Die Shuttles fahren ohne festen Fahrplan (on-demand) immer nur dann, wenn sie per Smartphone-App angefordert werden. Sie bedienen dabei virtuelle Haltestellen, zu denen sie bei Fahrtanfrage von der App gelotst werden. Fahrgäste mit ähnlichen Routen werden dank eines intelligenten Algorithmus zu Fahrgemeinschaften gebündelt (Ridepooling). Die DB-Tochter ioki präsentiert in diesem Projekt erstmalig ihre eigens entwickelte technische Schnittstelle, die die Kombination aus autonomem Fahren und On-Demand-Buchung ermöglicht, eine Deutschland-Premiere. „Wir erklimmen heute die nächste Technologie-Stufe beim autonomen Fahren: Erstmals kombinieren wir autonom und on-demand, außerdem verzahnen wir die Shuttles per App mit Bus und Bahn.

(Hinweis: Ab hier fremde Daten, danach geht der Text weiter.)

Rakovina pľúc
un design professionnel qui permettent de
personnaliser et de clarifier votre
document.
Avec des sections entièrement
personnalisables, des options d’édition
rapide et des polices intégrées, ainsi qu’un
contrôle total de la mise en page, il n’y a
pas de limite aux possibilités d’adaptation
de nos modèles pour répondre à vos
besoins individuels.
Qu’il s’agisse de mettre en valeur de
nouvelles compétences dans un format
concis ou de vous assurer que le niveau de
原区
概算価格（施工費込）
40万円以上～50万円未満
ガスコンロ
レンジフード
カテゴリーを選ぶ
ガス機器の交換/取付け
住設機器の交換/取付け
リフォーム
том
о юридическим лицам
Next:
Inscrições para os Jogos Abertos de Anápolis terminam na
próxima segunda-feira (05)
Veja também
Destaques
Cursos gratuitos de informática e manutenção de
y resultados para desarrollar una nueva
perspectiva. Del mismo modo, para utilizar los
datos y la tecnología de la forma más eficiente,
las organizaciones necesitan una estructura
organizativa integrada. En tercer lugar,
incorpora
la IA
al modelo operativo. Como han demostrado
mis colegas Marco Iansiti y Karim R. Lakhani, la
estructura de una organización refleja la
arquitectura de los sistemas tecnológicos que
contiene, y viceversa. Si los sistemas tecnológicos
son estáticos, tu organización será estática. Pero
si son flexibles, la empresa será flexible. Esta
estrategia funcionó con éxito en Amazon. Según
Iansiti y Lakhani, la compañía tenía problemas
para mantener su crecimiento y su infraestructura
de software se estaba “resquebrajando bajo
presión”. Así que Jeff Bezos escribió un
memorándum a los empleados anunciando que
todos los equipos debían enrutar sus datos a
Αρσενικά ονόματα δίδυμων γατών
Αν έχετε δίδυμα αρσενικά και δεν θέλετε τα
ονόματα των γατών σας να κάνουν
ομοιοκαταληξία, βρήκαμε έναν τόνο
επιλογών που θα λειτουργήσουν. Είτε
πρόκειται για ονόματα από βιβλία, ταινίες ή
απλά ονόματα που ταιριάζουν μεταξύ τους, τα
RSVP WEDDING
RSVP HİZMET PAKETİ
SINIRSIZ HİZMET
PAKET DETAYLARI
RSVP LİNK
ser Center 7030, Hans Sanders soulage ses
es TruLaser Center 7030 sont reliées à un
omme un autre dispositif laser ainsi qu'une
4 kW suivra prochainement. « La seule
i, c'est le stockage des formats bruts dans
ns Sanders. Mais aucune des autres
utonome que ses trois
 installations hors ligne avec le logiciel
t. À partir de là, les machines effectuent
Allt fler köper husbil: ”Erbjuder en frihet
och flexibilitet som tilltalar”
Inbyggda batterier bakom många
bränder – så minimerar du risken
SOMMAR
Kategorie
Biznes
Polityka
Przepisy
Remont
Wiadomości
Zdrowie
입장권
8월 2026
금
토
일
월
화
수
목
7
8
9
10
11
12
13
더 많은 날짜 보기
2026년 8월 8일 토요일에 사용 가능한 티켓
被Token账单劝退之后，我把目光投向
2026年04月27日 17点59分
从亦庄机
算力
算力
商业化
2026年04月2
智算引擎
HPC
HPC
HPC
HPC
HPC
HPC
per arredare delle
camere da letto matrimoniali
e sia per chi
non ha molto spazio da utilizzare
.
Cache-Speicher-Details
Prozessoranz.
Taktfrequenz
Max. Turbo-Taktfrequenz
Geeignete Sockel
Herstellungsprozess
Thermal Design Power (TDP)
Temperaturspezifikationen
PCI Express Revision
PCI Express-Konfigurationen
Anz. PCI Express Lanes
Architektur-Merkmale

Unsere ioki-Plattform ermöglicht genau diese Verknüpfungen. Die Digitalisierung des ÖPNV nimmt dadurch weiter an Fahrt auf. Damit stärken wir auch die Schiene, beschleunigen so die Mobilitätswende und den Klimaschutz. Deshalb reicht die Bedeutung dieses Forschungsprojekts noch weit über Karlsruhe hinaus“, sagt DB-Personenverkehrsvorstand Berthold Huber.

Sicherheit steht an erster Stelle: Sicherheitsfahrer immer an Bord/Corona-Konzept

Die Sicherheit steht beim Fahrgastbetrieb an erster Stelle. Das unter der Leitung von TÜV SÜD entwickelte Sicherheitskonzept sorgt für die Sicherheit der Fahrgäste und anderen Verkehrsteilnehmenden. Die drei Fahrzeuge Ella, Vera und Anna haben dazu monatelange Entwicklungsfahrten und Tests auf dem Testfeld Autonomes Fahren Baden-Württemberg sowohl auf einer privaten Teststrecke als auch im öffentlichen Zielgebiet hinter sich. Vor dem Start des Personenbetriebs wurden sie wiederholt von TÜV SÜD-Sachverständigen geprüft und vom Regierungsbezirk Karlsruhe für den Straßenverkehr mit einer maximalen Fahrtgeschwindigkeit von 20 Stundenkilometer zugelassen.

Auch wenn sich der Mini-Bus selbstfahrend im Quartier bewegt, ist zu jeder Zeit ein ausgebildeter Sicherheitsfahrer:in des Karlsruher Verkehrsverbunds (KVV) an Bord, der im Notfall eingreifen kann und den Betriebsablauf sichert. Dieser hat jederzeit die Möglichkeit, in das Fahrgeschehen einzugreifen und eine Korrektur vorzunehmen, das Fahrzeug zum Stillstand zu bringen oder in einen manuellen Bedienungsmodus zu wechseln. Auch steht er in Fahrtpausen für alle Fragen bereit oder kann mobilitätseingeschränkten Fahrgästen beim Ein- und Ausstieg helfen.

Wo normalerweise bis zu sechs Fahrgäste Platz finden würden, deren Fahrtanfragen über das sogenannte Ridepooling intelligent zusammengelegt werden können, werden nun aufgrund der Corona-Pandemie zum Infektionsschutz maximal drei Personen einsteigen können. In Abstimmung mit dem Karlsruher Gesundheitsamt haben die VBK ein Hygienekonzept erarbeitet. Die Mitfahrt ist wie bei allen öffentlichen Verkehrsmitteln nur mit medizinischer Maske erlaubt. Alle Oberflächen werden regelmäßig von den Sicherheitsfahrern desinfiziert.

Autonome Shuttles nutzen Infrastruktur des Testfeld Autonomes Fahren Baden-Württemberg

Die EVA-Shuttles fahren auf dem Testfeld Autonomes Fahren Baden-Württemberg. Das Testfeld ist seit 2018 mit über 200 Kilometer Netzlänge aller Straßentypen in Betrieb und wird zurzeit von über zehn Forschungsprojekten genutzt.